*** Dataset content ***
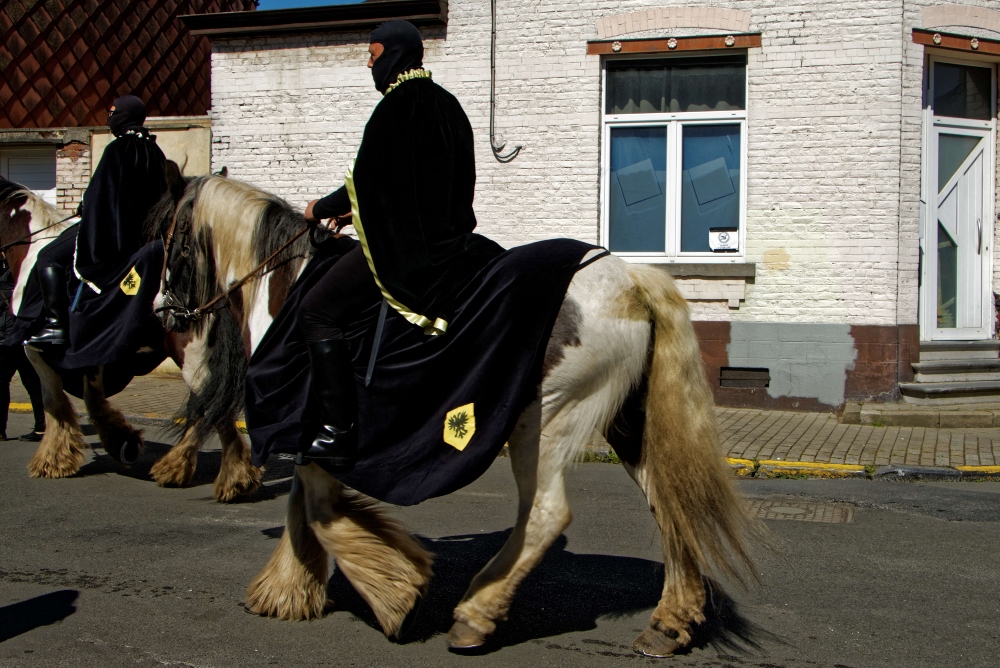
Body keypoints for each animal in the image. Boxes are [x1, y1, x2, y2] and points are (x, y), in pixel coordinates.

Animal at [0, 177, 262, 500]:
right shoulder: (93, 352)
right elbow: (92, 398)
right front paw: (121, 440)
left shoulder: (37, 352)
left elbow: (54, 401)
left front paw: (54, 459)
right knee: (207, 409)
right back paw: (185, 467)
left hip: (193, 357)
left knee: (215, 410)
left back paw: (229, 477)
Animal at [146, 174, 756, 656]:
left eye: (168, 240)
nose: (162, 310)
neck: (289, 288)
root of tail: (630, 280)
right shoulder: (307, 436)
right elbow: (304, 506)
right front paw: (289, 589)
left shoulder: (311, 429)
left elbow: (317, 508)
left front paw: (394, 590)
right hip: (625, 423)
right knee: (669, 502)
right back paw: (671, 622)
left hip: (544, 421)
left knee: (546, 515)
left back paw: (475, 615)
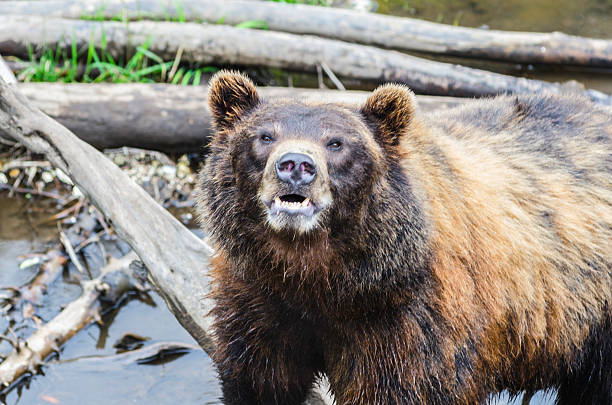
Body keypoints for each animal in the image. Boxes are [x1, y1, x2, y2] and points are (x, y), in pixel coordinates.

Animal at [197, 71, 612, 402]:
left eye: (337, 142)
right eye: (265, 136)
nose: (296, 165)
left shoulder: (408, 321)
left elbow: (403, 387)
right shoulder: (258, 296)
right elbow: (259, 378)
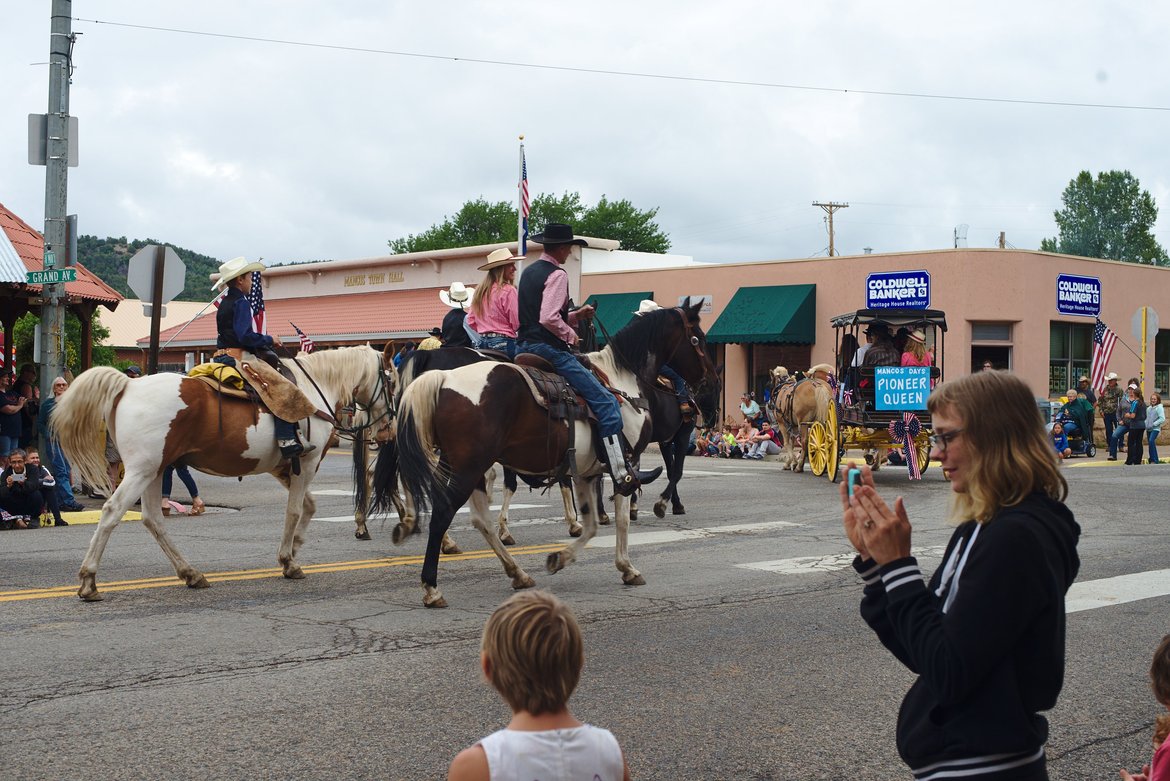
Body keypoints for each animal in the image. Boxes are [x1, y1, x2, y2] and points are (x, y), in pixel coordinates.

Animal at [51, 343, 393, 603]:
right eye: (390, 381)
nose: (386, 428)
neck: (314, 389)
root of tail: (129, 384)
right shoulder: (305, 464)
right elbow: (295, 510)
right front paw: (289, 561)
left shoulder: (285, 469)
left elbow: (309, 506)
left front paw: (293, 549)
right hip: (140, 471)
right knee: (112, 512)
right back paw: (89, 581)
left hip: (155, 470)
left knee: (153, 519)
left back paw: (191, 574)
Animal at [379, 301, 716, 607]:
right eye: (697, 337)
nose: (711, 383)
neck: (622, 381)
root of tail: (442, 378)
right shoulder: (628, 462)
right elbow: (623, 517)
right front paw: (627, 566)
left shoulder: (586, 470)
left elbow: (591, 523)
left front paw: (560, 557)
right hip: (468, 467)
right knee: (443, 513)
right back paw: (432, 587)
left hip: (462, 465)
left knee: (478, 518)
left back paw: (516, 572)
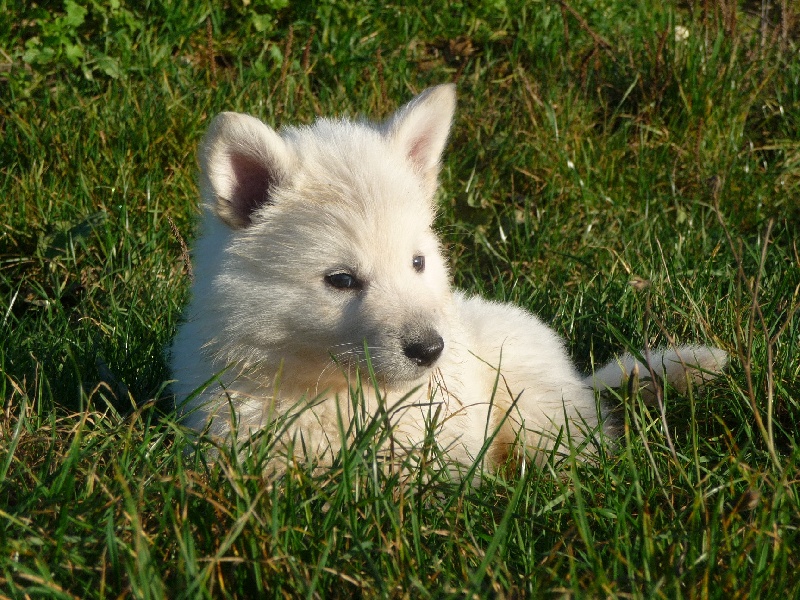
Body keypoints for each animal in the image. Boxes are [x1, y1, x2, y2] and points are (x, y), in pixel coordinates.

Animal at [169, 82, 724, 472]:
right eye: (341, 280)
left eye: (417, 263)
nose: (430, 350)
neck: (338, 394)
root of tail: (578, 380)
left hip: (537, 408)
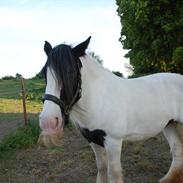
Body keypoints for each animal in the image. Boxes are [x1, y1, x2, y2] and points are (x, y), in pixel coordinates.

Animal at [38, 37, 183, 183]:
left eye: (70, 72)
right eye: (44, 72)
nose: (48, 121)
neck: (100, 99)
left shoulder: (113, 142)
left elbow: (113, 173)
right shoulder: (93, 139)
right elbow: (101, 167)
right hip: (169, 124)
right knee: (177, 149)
*** End of Dataset content ***
*** Dataset content ***
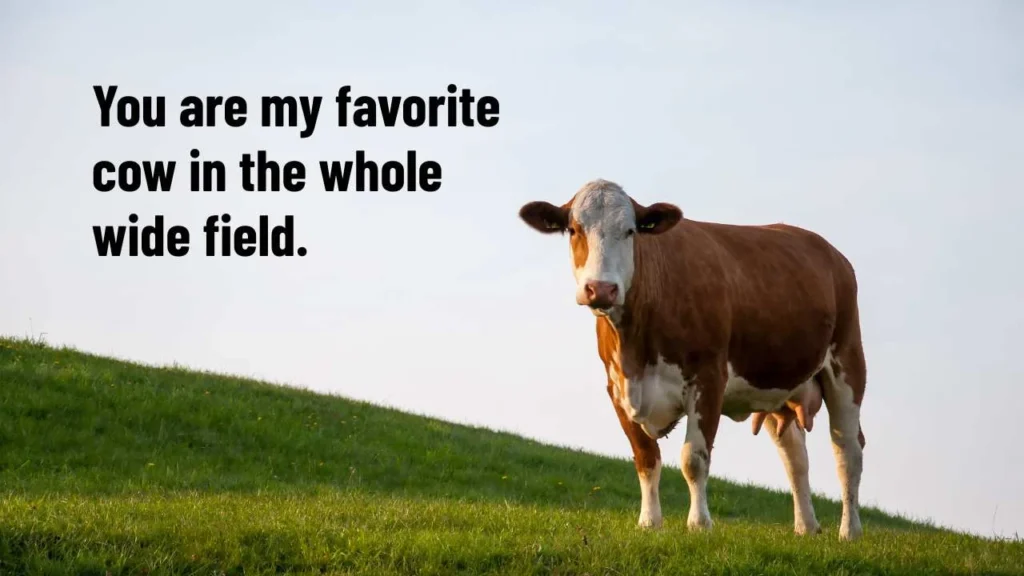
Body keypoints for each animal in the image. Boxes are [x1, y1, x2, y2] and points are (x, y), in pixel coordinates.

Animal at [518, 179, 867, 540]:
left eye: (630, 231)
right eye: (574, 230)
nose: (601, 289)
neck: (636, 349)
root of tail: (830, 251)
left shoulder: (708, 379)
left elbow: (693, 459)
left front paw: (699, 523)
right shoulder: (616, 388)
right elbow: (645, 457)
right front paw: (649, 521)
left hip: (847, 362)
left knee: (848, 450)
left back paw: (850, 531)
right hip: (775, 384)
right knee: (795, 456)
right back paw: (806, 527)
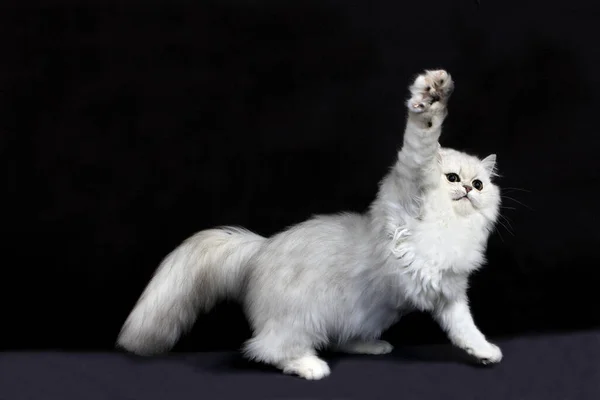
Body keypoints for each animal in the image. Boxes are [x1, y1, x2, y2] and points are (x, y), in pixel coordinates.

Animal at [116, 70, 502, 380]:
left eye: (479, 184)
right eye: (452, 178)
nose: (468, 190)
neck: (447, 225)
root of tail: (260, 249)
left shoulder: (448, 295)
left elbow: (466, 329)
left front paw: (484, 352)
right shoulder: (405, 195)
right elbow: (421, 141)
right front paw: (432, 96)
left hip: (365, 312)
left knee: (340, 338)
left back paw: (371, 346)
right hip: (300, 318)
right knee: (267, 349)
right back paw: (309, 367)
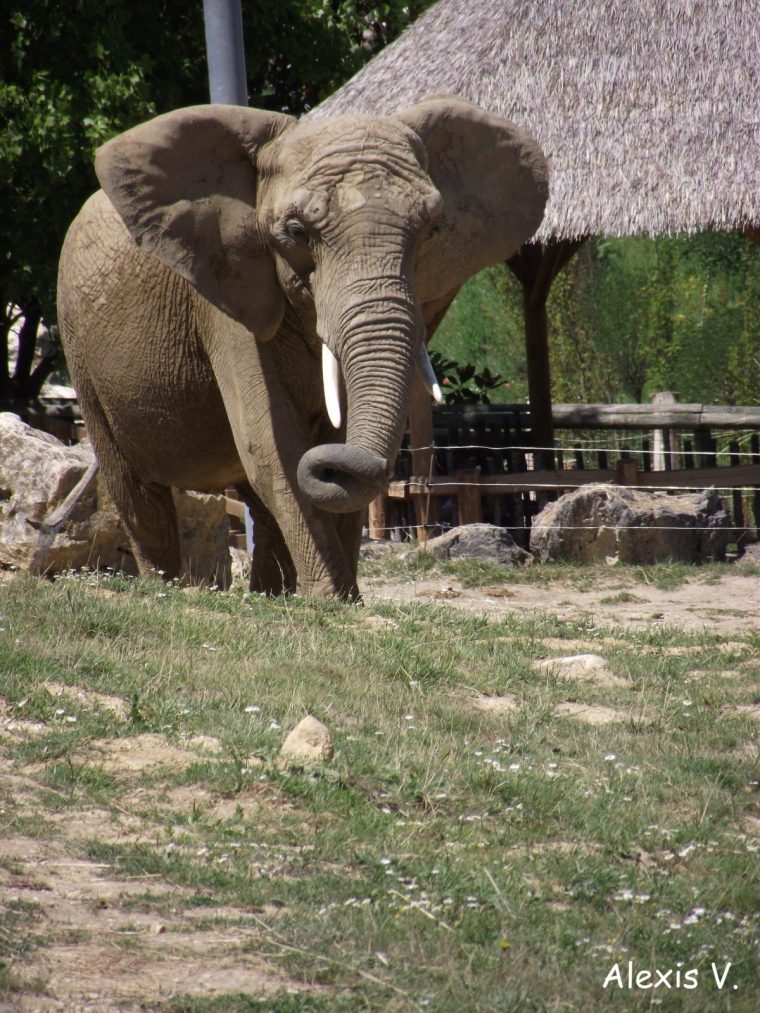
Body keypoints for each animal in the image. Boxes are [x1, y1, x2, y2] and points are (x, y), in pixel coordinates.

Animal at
*** End of Dataset content ***
### Task requirements
A single number, please: the count of lines above that contain the string "tail".

### Your solution
6